__Actiepunt A__.
Beantwoord deze vragen over het fragment:
(i) Waarbij logt de verteller in voordat die in een chatgroepje terechtkomt?
(ii) Tijdens welke landelijke week organiseerde de VU de Stay Connected Week?
(iii) Welke instelling had lekkage in de anekdote die een collega vertelt?
__Actiepunt B__. Kun je een deel van het fragment woord voor woord overnemen? Begin bij de woorden "De VU wil dat" en stop na "virtueel te ontmoeten.".

__Fragment__.
----------------

“Hé, daar is iemand van Ad Valvas, die heeft vast wel een grappige anekdote”, zegt iemand van het chatgroepje waarin ik terechtkom nadat ik me heb ingelogd bij de ‘chatroulette’ die vanmorgen de Stay Connected Week inluidde.
De VU wil dat we als medewerkers met elkaar verbonden blijven in coronatijd, en daarom heeft ze tijdens de landelijke week van de werkstress deze Stay Connected Week georganiseerd met allerlei online activiteiten om elkaar virtueel te ontmoeten.
Vandaar dus dat ik met een groepje onbekende collega’s zit te keuvelen via Zoom. Collega’s die ik nooit eerder heb ontmoet omdat veel mensen, zelfs als je op de campus werkt, moeilijk te bereiken zijn op de afdelingen waar ze werken, want die zijn alleen toegankelijk met de juiste pasjes. Maar ik word meteen onder druk gezet, want ik moet een grappige anekdote vertellen. Die heb ik wel, plenty zelfs, maar is dat geen roddelen? Gelukkig helpt iemand me uit de brand door te vertellen over die keer dat het VUmc lekkage had en de hele De Boelelaan in no-time in een rampgebied was veranderd, waarbij mensen vanachter hun raam hun auto’s in draaikolken zagen verdwijnen.

----------------

__Vermelde items__.
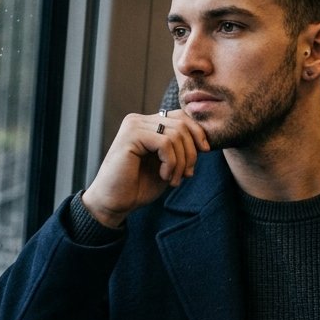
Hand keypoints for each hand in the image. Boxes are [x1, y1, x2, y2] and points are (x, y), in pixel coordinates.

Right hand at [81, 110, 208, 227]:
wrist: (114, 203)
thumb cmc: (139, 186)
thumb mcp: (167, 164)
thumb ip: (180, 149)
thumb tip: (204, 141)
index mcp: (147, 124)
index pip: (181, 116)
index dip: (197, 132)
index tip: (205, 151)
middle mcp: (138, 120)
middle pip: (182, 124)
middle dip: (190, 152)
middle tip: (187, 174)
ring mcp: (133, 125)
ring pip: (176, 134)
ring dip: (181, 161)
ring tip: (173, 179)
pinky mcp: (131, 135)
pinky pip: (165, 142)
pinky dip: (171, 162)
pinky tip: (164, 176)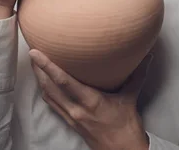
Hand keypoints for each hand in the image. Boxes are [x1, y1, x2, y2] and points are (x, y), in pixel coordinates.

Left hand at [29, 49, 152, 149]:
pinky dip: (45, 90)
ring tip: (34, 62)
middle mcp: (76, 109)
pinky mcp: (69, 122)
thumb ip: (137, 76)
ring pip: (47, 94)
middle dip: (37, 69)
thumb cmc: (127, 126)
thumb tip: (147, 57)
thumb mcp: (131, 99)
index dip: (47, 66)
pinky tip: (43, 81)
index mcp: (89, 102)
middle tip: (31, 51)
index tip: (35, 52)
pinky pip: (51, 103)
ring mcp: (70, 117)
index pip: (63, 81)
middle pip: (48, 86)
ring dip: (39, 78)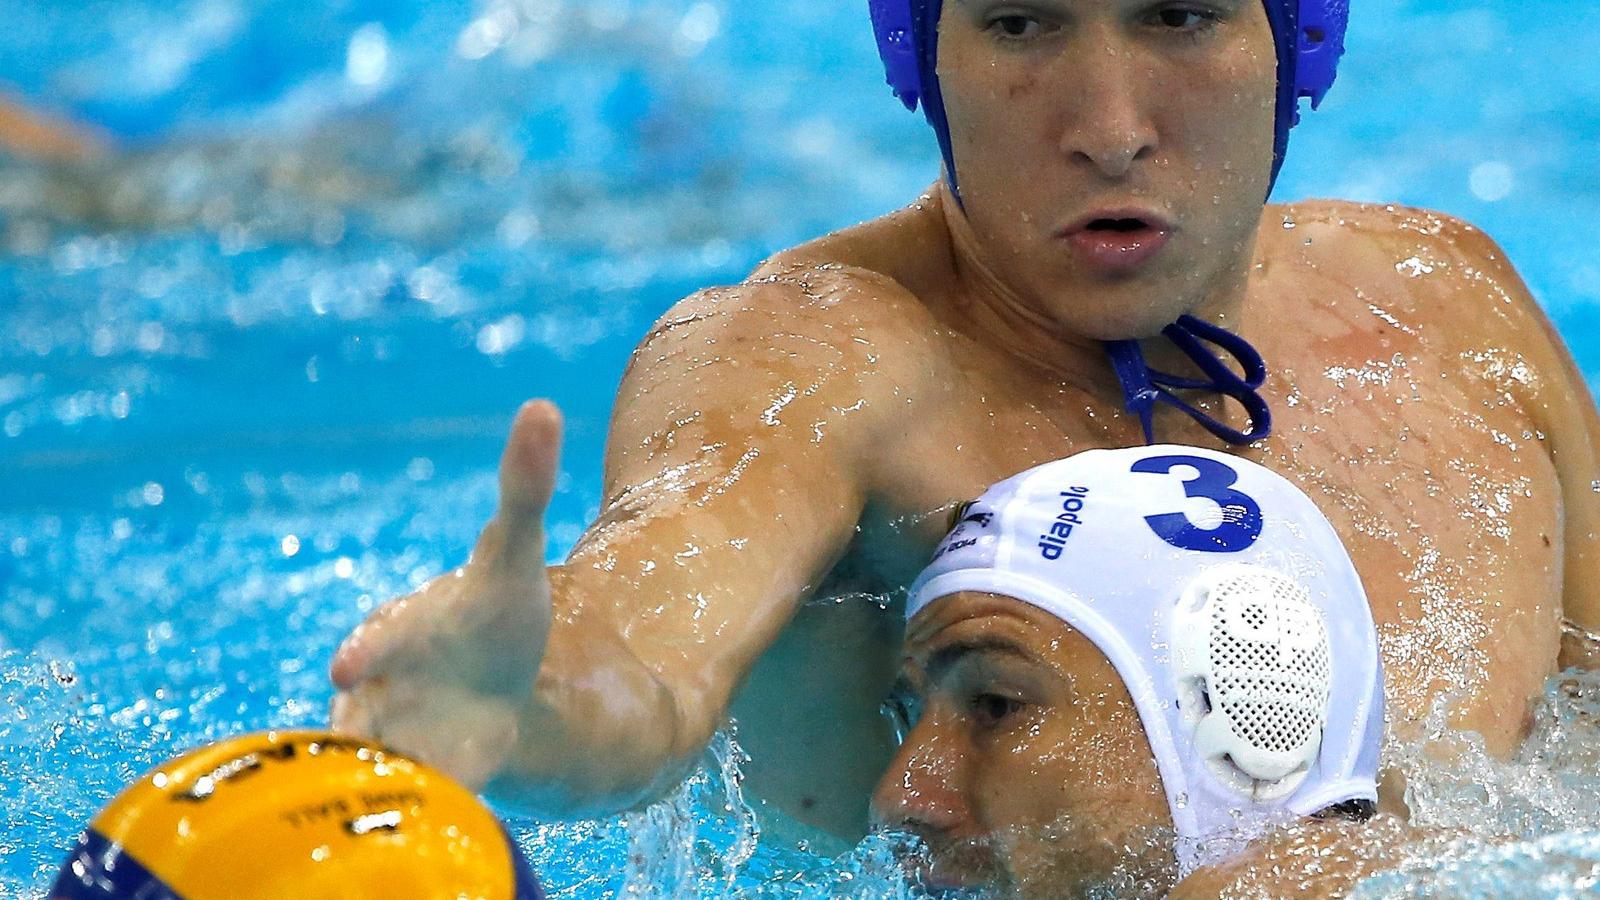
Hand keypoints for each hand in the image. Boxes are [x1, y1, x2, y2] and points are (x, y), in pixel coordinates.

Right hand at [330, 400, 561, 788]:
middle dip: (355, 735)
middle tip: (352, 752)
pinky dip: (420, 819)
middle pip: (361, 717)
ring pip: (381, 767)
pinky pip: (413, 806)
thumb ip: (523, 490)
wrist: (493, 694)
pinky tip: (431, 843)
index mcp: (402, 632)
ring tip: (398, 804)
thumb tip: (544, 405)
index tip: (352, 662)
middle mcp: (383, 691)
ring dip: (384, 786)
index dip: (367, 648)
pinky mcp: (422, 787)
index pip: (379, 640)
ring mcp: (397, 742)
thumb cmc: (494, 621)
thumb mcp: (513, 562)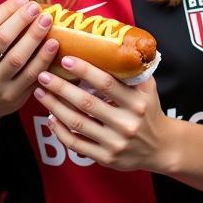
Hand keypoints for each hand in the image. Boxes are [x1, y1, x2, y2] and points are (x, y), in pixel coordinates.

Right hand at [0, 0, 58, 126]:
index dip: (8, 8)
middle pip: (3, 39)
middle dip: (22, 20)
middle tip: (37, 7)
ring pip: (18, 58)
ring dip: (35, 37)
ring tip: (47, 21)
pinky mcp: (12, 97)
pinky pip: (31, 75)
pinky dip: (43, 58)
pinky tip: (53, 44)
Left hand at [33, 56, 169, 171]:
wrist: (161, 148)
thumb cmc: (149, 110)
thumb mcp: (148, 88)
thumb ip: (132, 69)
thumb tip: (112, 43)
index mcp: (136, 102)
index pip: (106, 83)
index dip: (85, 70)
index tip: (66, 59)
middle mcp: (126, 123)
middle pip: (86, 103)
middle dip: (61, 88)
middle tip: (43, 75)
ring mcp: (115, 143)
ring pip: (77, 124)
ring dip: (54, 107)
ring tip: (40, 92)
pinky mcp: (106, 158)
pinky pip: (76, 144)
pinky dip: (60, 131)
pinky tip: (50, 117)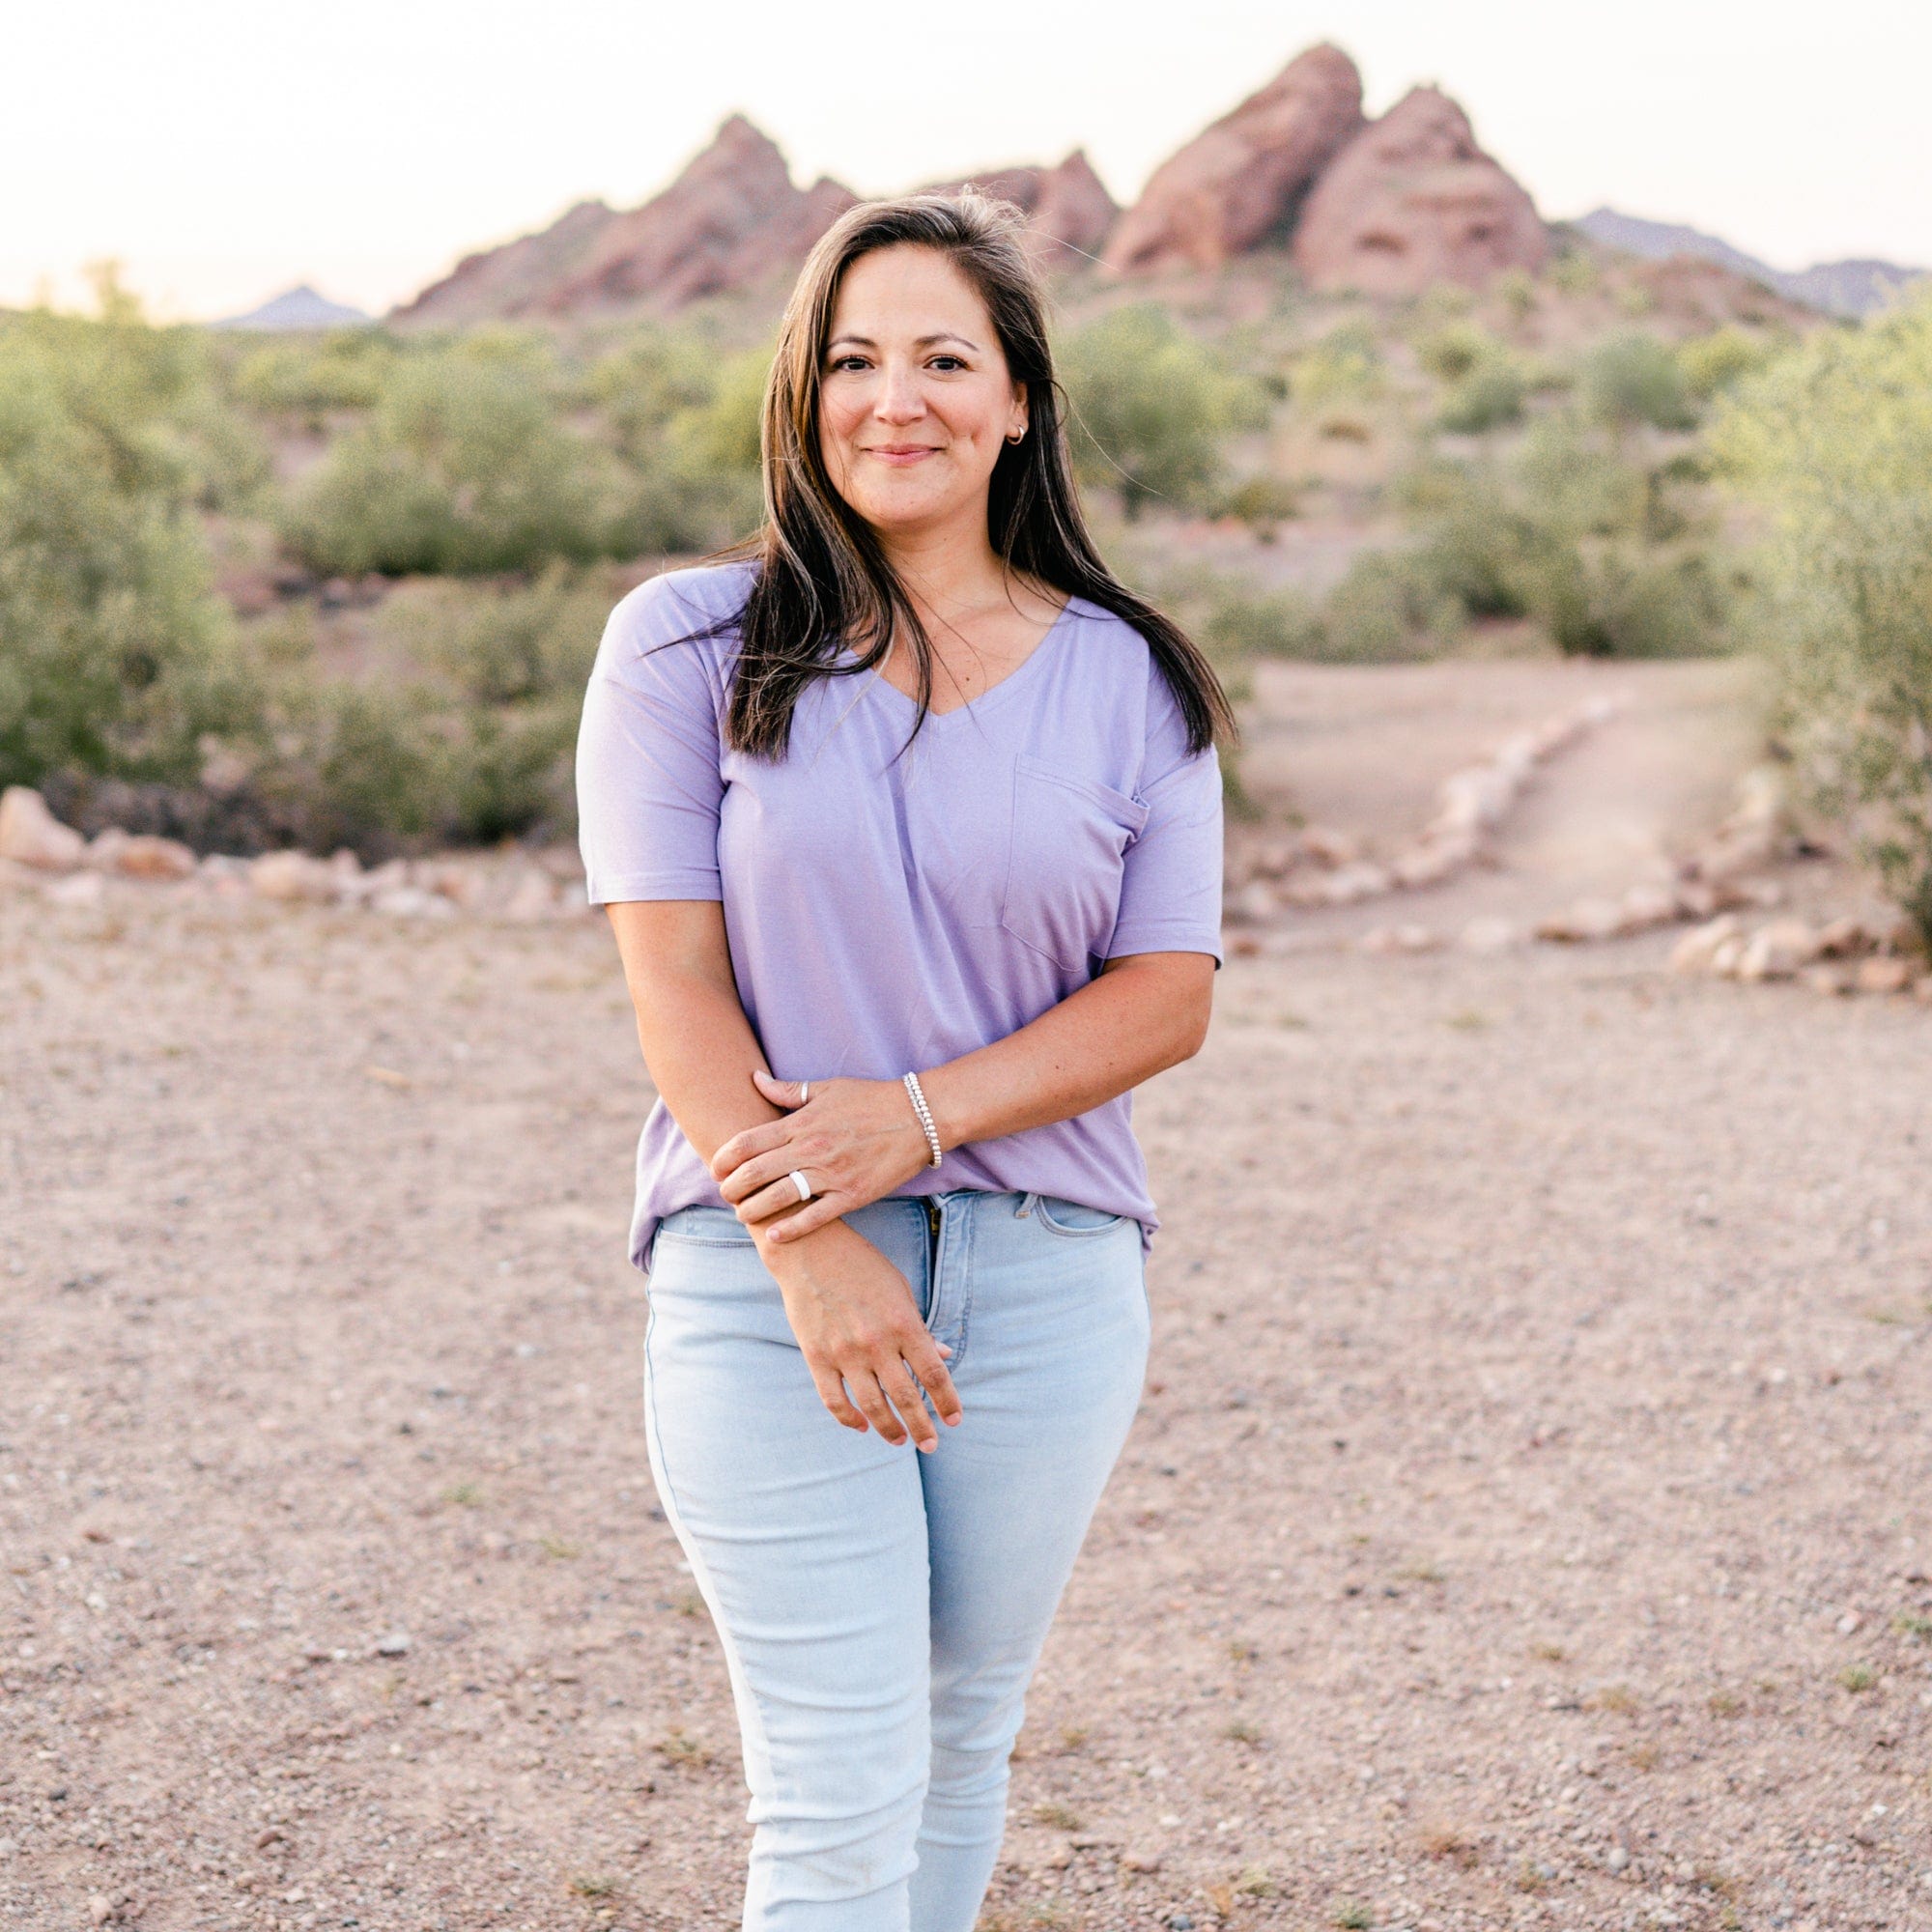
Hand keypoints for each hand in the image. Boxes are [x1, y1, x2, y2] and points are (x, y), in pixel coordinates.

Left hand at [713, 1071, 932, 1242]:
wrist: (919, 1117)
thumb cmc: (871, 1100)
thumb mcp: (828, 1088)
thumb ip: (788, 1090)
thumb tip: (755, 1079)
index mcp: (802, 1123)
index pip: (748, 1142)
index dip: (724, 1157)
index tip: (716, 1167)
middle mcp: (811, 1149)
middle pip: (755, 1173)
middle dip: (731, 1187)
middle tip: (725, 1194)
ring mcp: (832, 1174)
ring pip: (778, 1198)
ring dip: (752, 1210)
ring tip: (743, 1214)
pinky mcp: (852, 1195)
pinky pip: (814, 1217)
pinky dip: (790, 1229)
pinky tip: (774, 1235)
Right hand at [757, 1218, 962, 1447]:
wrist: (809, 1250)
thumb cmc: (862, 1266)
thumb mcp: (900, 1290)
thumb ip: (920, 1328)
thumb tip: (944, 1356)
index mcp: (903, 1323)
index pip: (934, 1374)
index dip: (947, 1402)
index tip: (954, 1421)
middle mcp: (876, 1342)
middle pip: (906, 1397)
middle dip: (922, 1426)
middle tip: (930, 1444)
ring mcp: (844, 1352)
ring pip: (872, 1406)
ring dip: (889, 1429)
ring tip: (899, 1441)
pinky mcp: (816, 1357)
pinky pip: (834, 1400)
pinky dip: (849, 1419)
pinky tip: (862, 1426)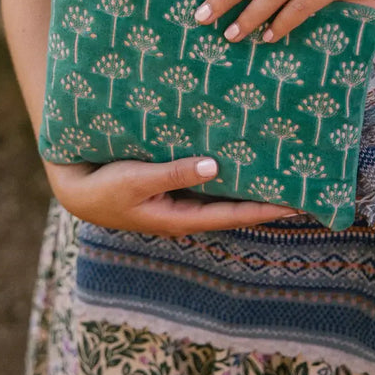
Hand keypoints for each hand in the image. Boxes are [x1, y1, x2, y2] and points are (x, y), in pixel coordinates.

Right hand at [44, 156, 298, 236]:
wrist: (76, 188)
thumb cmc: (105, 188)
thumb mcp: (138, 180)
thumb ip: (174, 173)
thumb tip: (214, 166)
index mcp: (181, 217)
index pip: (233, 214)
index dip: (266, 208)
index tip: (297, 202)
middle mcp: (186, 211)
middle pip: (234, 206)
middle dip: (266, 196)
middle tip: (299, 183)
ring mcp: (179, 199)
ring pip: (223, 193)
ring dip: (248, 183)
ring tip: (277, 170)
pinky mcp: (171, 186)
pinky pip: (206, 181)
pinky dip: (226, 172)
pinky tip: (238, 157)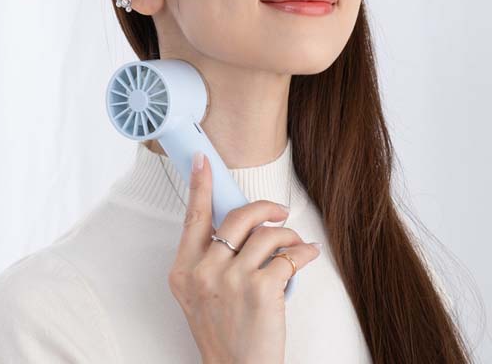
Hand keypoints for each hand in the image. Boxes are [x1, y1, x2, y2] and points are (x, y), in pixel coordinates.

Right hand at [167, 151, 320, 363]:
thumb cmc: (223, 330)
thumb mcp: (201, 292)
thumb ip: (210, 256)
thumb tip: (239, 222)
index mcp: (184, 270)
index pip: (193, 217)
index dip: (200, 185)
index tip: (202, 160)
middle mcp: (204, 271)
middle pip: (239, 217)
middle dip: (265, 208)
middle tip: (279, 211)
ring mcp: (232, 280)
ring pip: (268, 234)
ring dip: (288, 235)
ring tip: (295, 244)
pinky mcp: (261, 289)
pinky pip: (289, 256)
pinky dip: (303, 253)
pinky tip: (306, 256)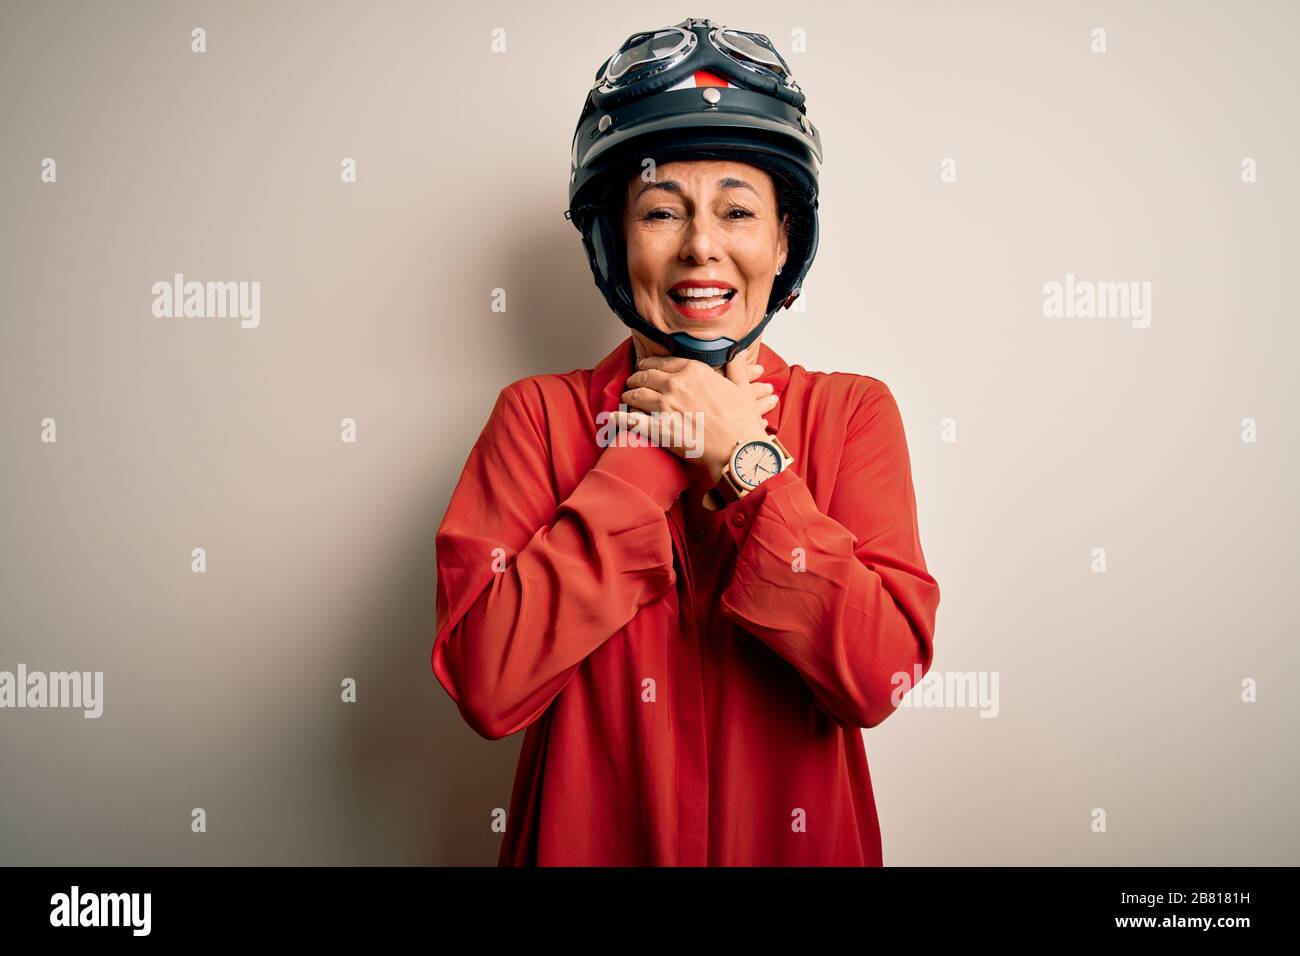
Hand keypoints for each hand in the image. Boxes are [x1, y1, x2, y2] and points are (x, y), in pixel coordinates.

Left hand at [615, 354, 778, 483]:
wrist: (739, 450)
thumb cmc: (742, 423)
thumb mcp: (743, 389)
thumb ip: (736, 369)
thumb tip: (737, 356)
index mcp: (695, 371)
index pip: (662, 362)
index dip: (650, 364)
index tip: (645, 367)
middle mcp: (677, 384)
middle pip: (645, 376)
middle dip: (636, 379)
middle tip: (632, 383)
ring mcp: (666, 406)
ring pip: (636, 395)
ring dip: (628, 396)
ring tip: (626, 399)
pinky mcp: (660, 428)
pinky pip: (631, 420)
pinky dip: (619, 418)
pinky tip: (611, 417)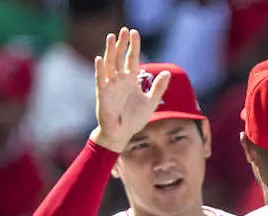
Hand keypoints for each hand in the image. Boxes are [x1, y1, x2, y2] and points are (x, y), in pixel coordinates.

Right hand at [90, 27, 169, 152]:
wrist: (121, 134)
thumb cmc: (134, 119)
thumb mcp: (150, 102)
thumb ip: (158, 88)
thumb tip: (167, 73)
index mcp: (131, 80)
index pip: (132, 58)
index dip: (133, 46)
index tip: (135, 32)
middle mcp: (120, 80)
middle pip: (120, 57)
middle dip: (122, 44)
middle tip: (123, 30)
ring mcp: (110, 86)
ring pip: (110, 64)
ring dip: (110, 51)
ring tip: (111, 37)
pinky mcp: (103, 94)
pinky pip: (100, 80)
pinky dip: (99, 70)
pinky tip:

----------------

__Jouw oplossing A__.
(i) Bij de 'chatroulette'
(ii) De landelijke week van de werkstress
(iii) Het VUmc

__Jouw oplossing B__.
De VU wil dat we als medewerkers met elkaar verbonden blijven in coronatijd, en daarom heeft ze tijdens de landelijke week van de werkstress deze Stay Connected Week georganiseerd met allerlei online activiteiten om elkaar virtueel te ontmoeten.